KOYUK — Mitch Seavey and his 12-dog team continued to lead the Iditarod on Monday, leaving the front-of-the-pack mushers who chose to rest at the checkpoint here doubting their ability to catch up.
By suppertime Tuesday, the 57-year-old Seavey may be both the oldest and fastest champion in the Iditarod Trail Sled Dog Race's 45-year history.
"I have to be realistic," said Nicolas Petit of Girdwood, who pulled into Koyuk second with his 13 sled dogs at 9:01 a.m. "There's no way I'm going to catch Mitch. He's banking more and more rest and he himself is starting to look more rested than he was earlier in the race.
"He's so far ahead, he can lay off and gain more rest and more speed."
[Jake Berkowitz analysis of Seavey strategy: Sorry, son, that record is mine]
Petit, 37, gave chase to Seavey up the coast out of Koyuk, following him into Elim, 48 miles away, but reaching the checkpoint about three hours behind the race leader. They had 123 miles to go until the finish line.
Seavey's son and four-time Iditarod champion, Dallas, arrived third in Koyuk, but only stopped for eight minutes, instead deciding to rest on the trail on the way to Elim. In his minutes here, Dallas shoved bags of dog booties, food, straw and Capri Suns into his sled bag and dropped a dog, bringing his team down to 11.
"They are just cruising right along like they like mushing or something," he said in the community of about 330 on the Norton Sound coast, as temperatures dipped to about 10 degrees.
Dallas started this race with a high-tech sled he likened to an F-22 fighter jet that allowed him to carry several dogs while racing down the trail. He has since downsized to a more traditional race sled, but said he continued to rotate leaders into the sled bag for a break, calling it "supercharging."
Sunday night in Unalakleet, Dallas Seavey said it would take "something insane" to beat his dad, and that was "unrealistic" to expect from his dog team.
About 30 minutes after Seavey left Koyuk on Monday afternoon, the fourth musher, Joar Leifseth Ulsom, pulled in to rest for just under three hours. At this point, he said, he had no plans to try to catch the elder Seavey.
"I don't think that's possible unless something very bad happens to him," said Ulsom, of Norway. Ulsom said he hoped to hold onto his position. He left Koyuk with eight dogs.
Wade Marrs of Willow arrived in fifth, two hours after Ulsom. He said he could pinpoint one significant move Mitch Seavey made to give him an advantage over the field — taking his 24-hour break farther down the trail, in Huslia.
"I think that really helped Mitch. Obviously he had the dog team coming in and had them trained right and all that good stuff, but I think as far as how the race went, that was probably his biggest advantage point," said Marrs, who left Koyuk with a 12-dog team.

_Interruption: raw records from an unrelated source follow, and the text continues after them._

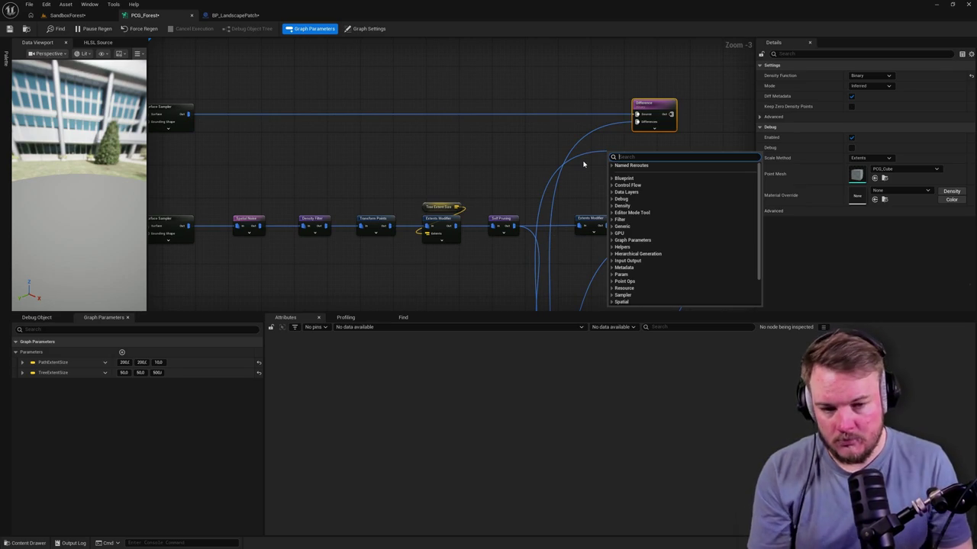
pyautogui.moveTo(539, 148)
pyautogui.mouseDown()
pyautogui.moveTo(576, 163)
pyautogui.moveTo(451, 152)
pyautogui.moveTo(444, 164)
pyautogui.moveTo(519, 184)
pyautogui.moveTo(628, 152)
pyautogui.moveTo(489, 136)
pyautogui.moveTo(532, 134)
pyautogui.moveTo(522, 133)
pyautogui.mouseUp()
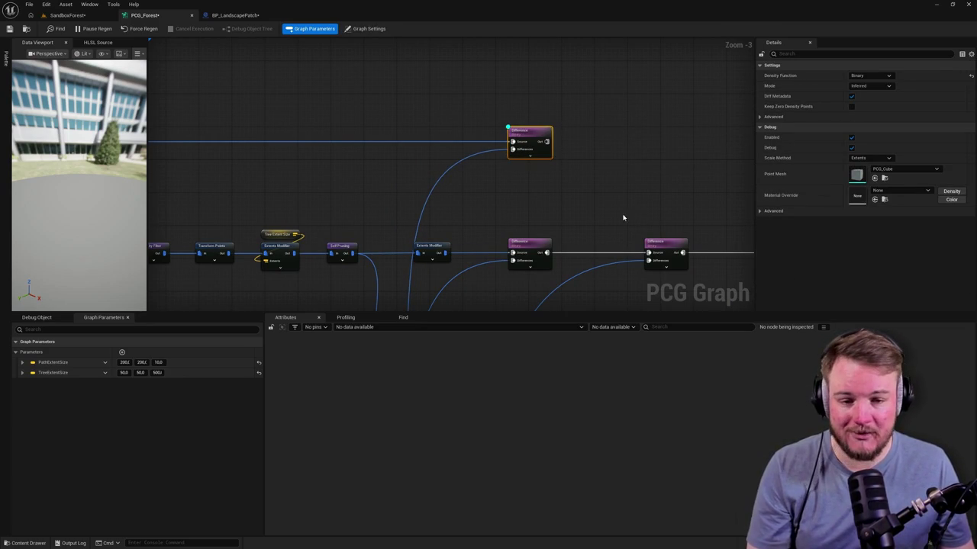
pyautogui.moveTo(386, 146); pyautogui.dragTo(548, 158)
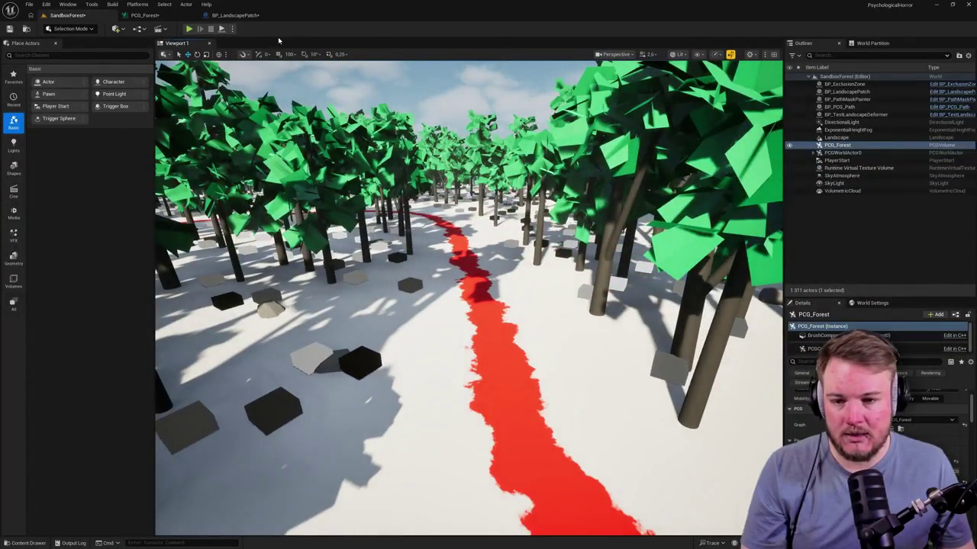
# Flip to BP_LandscapePatch and back, nudging the PCG_Forest graph view left
pyautogui.click(241, 17)
pyautogui.click(172, 16)
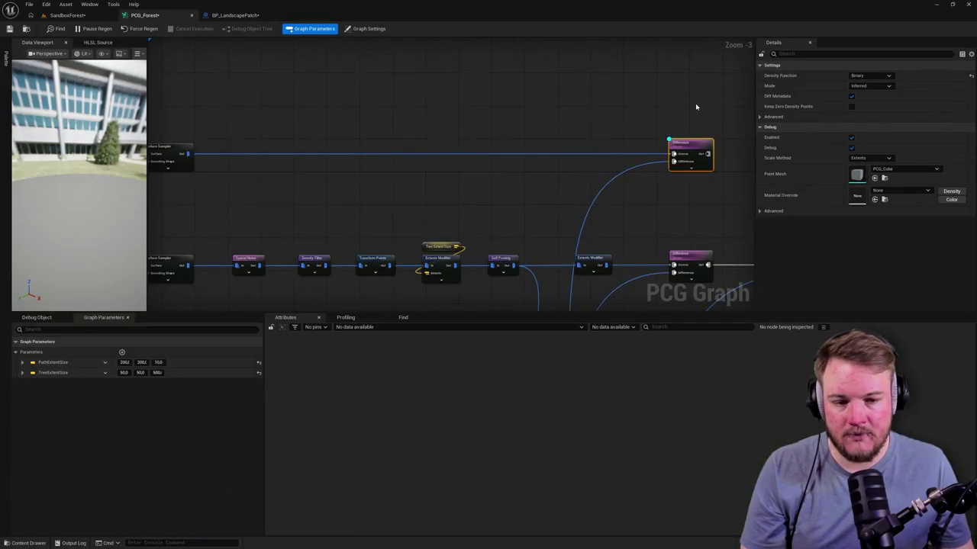
pyautogui.moveTo(696, 106); pyautogui.dragTo(543, 134)
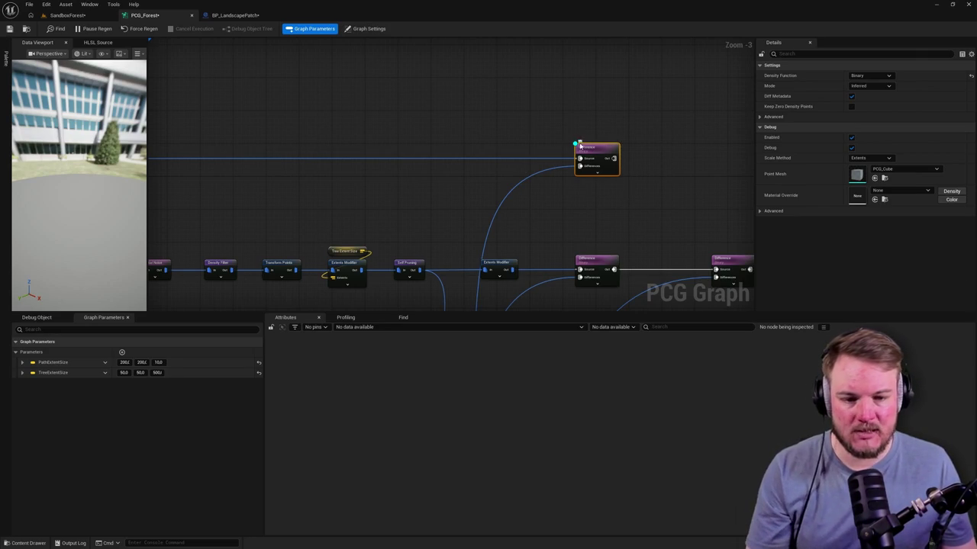
# Fly forward through the forest along the red path, then rise for a top-down view
pyautogui.click(67, 15)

Marrs and Dallas Seavey both took their daylong layover earlier, in Ruby. Both said in interviews Sunday that the trail to Huslia had broken down by the time they raced north — an eggshell-like crust on the top giving way to sugar-like snow that slowed their teams down to a crawl in the warm sun.
Petit said it appeared that the way to win this year's Iditarod was to strategically haul dogs — something both Seaveys did much of the way.
"That's what it takes to win the Iditarod this year," he said.
The mushers in Koyuk on Monday described conditions on the trail up the Norton Sound coast as "beautiful," a departure from the strong coastal winds teams often face. But jumbled ice marked the last part of the trail coming into the checkpoint here, and Petit said he nearly tipped his sled.
Jessie Royer, who lives in both Fairbanks and Montana, said it was still the nicest conditions she had seen in years. Royer came into Koyuk sixth, at 2:08 p.m., with 16 dogs — as many as she started the race with. She described her full dog team as a combination of good training and good luck. While she didn't expect that a 16-dog team would increase her speed, she said it did free up her options for how to craft her race strategy moving forward.
After Royer, nearly six hours passed until the next musher arrived, Ray Redington Jr.
"I find it interesting that there's this much of a gap because usually there isn't," Royer said. "Usually it's just everyone is beating down the door on everybody."
By Monday evening, Mitch Seavey had left Elim, headed to White Mountain, where all mushers will take their final mandatory eight-hour layover before the final 77-mile push to Nome.